Thursday, 13 September 2012

The Good Man Jesus and the Scoundrel Christ by Philip Pullman

Lowdown: The story of Jesus and his twin brother, Christ.
Author Philip Pullman is a bit of an enigma to me. As an atheist, we share many a worldview; on paper it should be easy for us two to see eye to eye through his books. Alas, while I found his The Golden Compass to be a fantastic YA adventure story, its sequels – The Subtle Knife and The Amber Spyglass – were very disappointing. Not only did they disappoint in the plot department, their fixation on various forms of mumbo jumbo (I cite the questionable references to quantum physics as a fine example) was not what I would have expected from a look-at-the-world-with-eyes-wide-open atheist. I did wonder, though, whether things improve with Pullman’s adult material; The Good Man Jesus and the Scoundrel Christ seemed like a perfect opportunity to test this hypothesis with.
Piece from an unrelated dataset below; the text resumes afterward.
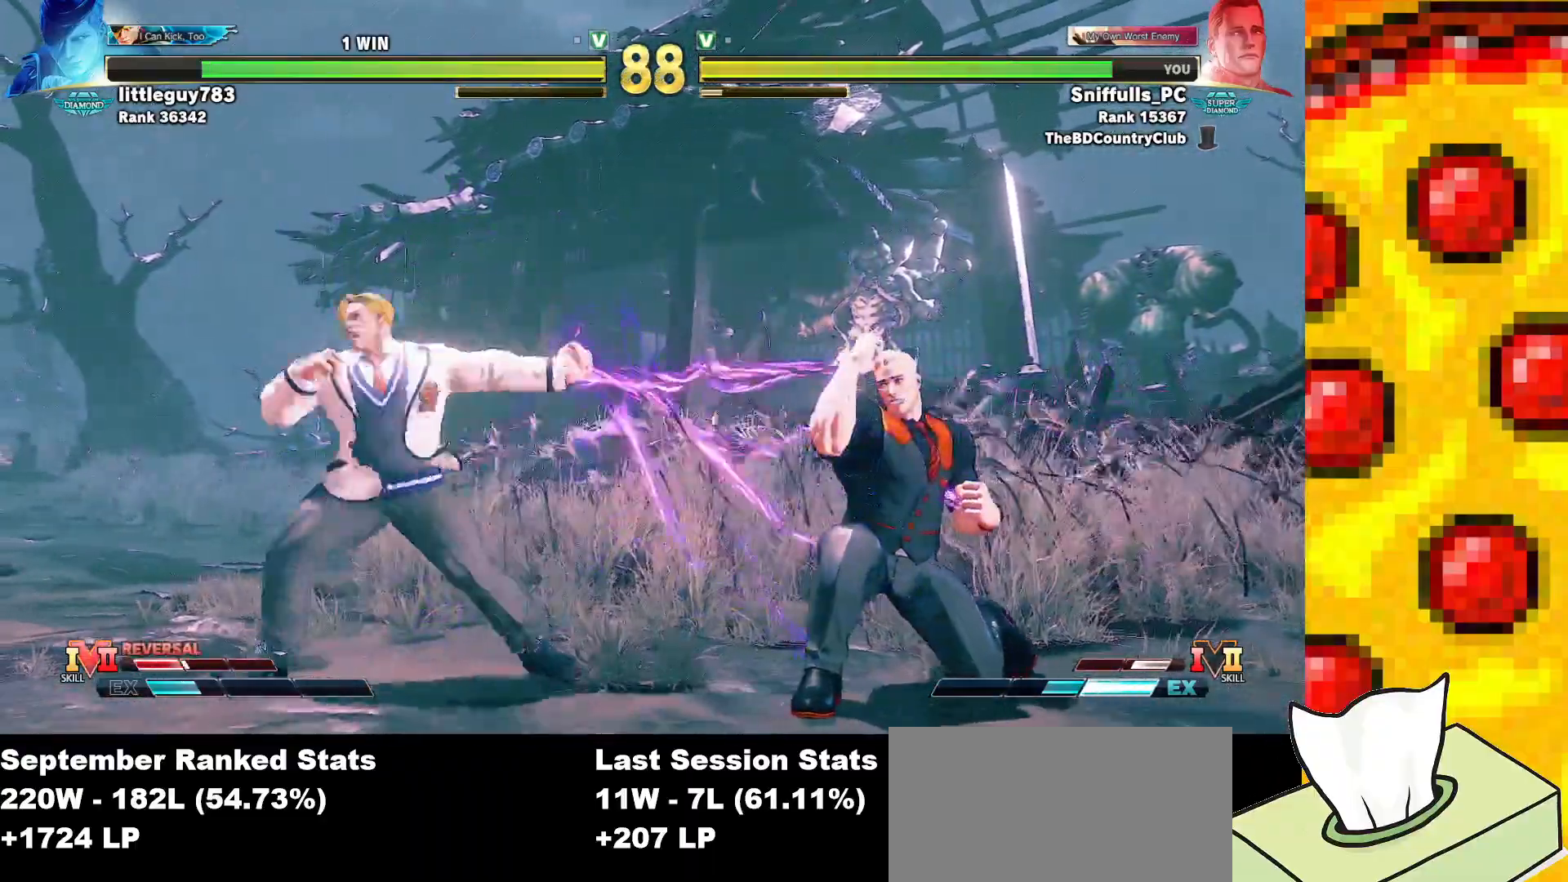
{"buttons": ["DPAD_DOWN", "DPAD_RIGHT"], "events": []}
The Good Man Jesus and the Scoundrel Christ starts off like the conventional nativity tale. Through the use of simple language as well as reliance on miracles we are told pretty much the same story the New Testament tells. It very much feels like a one to one retelling of The Nativity Story. The main difference is that Pullman’s tale has Mary mothering two children: Jesus, the rough and tough one; and Christ, the feeble and smart favorite.
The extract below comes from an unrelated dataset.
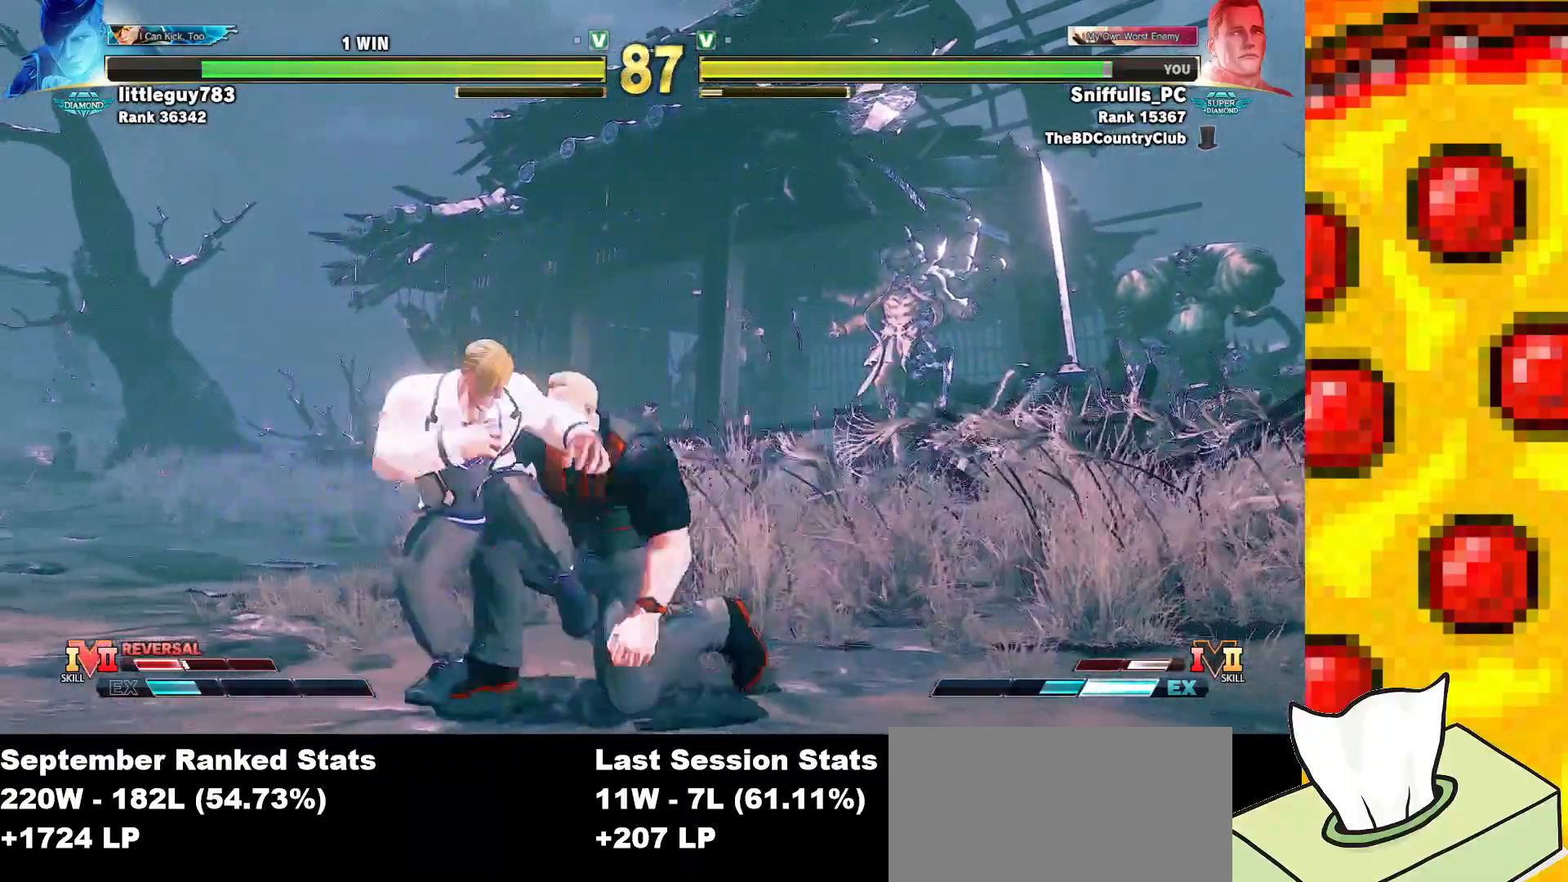
{"buttons": ["DPAD_UP"], "events": [[100, "DPAD_DOWN", "up"], [100, "DPAD_UP", "down"], [117, "DPAD_RIGHT", "up"]]}
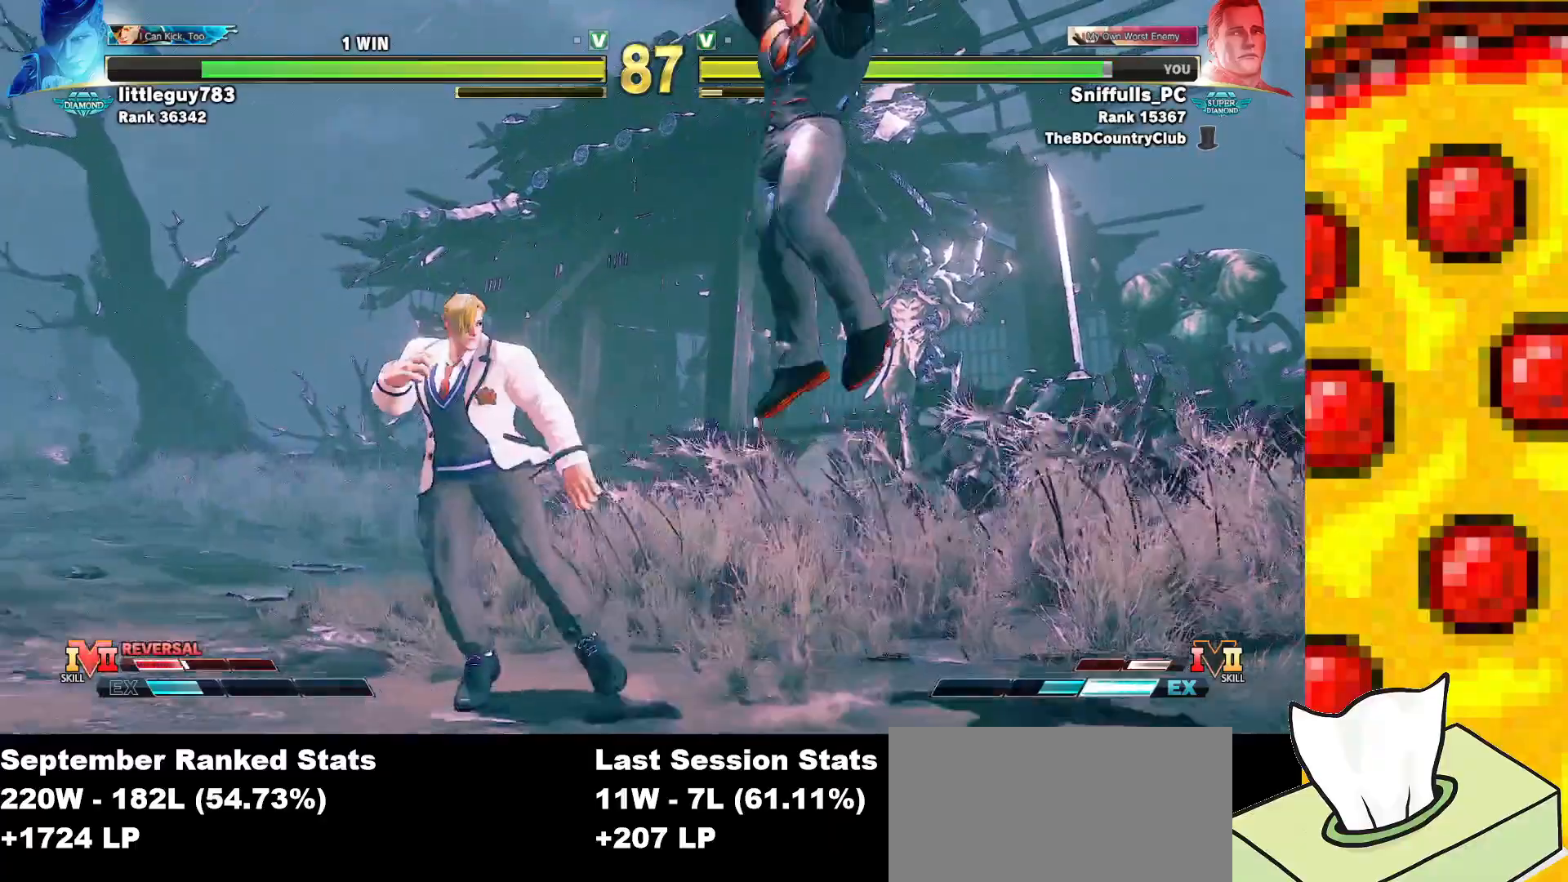
{"buttons": ["DPAD_DOWN", "DPAD_RIGHT"], "events": [[150, "DPAD_UP", "up"], [267, "R2", "down"], [350, "DPAD_RIGHT", "down"], [367, "DPAD_DOWN", "down"], [417, "R2", "up"]]}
It takes a while for this relatively short book (2000 Kindle units) to reach the point where the matter of these two brothers starts to make a difference over the story we already know. Once it starts, the purpose of this deviation is clear and the rest of the story is pretty much foretold: Jesus grows to embody the ideal that Christians claim to follow today, while Christ turns into a representation of what organized religion grew to become – a far cry from that ideal.
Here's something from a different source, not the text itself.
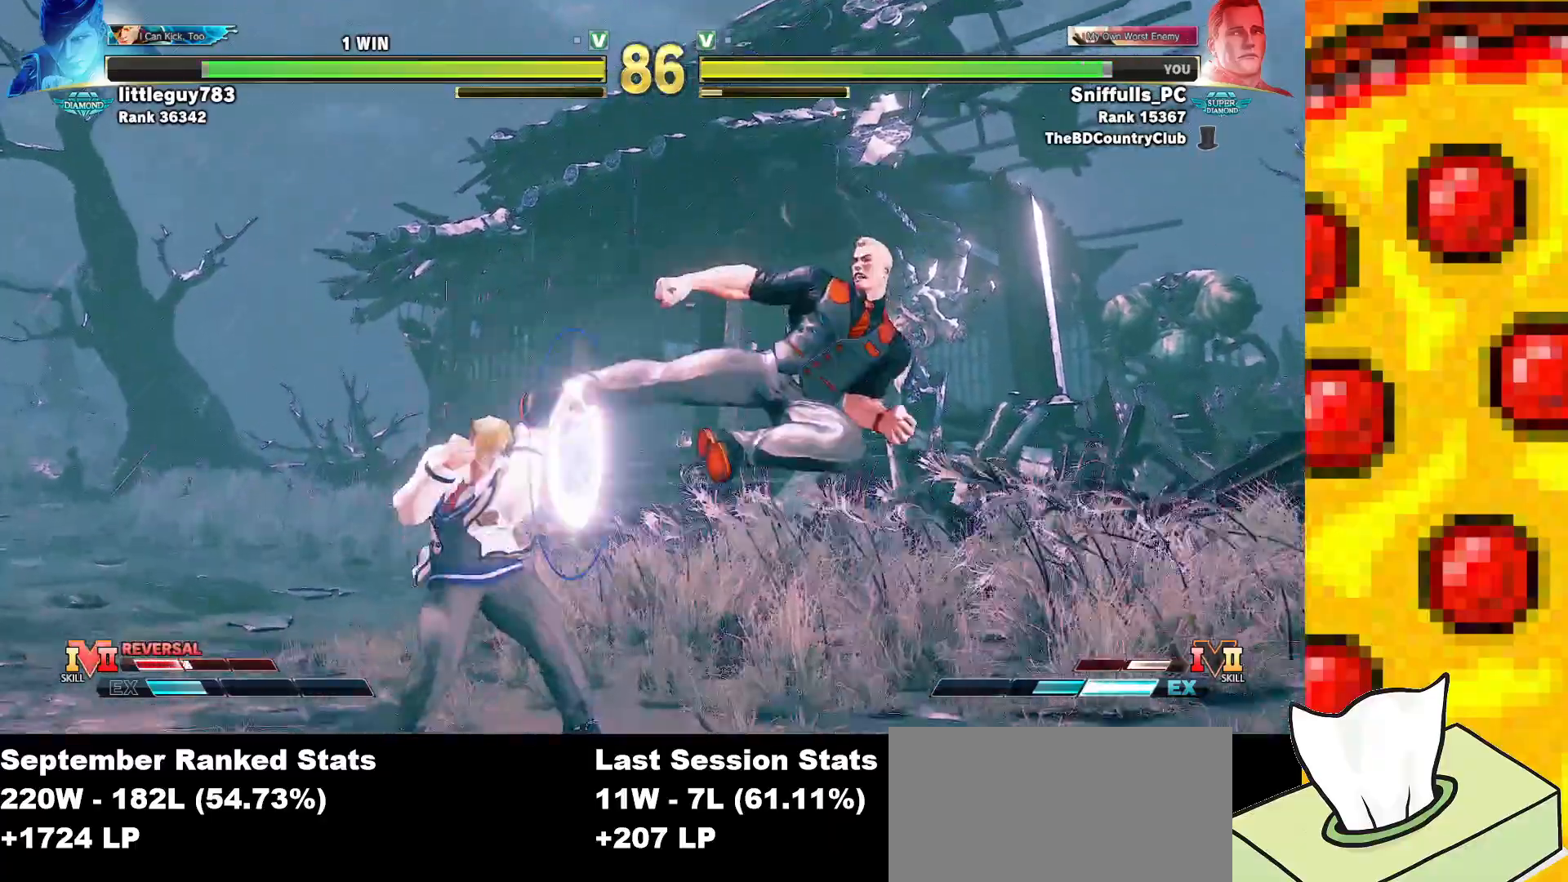
{"buttons": ["DPAD_UP", "DPAD_LEFT"], "events": [[333, "DPAD_DOWN", "up"], [333, "DPAD_LEFT", "down"], [333, "DPAD_RIGHT", "up"], [333, "DPAD_UP", "down"]]}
Is this message worth the whole affair of reading the book and the establishment of the two brothers’ concept? That, in a nutshell, is the problem with The Good Man Jesus and the Scoundrel Christ. It takes a book to raise a question that could have been raised in an essay or even an article. And more importantly, it doesn’t take us to realms we haven’t visited before. For example, if one wants a proper atheist’s bashing of religion, go to the source and read your God Delusion or God Is Not Great. If you want an alternate nativity story that actually packs a worthy punch, try The Book of Rachael. And if it i’s the real story of what took place with Jesus et al that you’re after then you just have to visit the real thing and watch Life of Brian again.
As it is, The Good Man Jesus and the Scoundrel Christ is nothing special. It is definitely no page turner. the only niche I think it can serve is raising heretic thoughts in the mind of a believer who will never dare reading some of the proper books I’ve cited above. In other words, it is easy to digest atheism that's wrapped in enough cellophane to make it accessible and digestible to the moderate believer.
Overall: The Pullman mystery thickens as The Good Man Jesus and the Scoundrel Christ receives 2.5 out of 5 stars.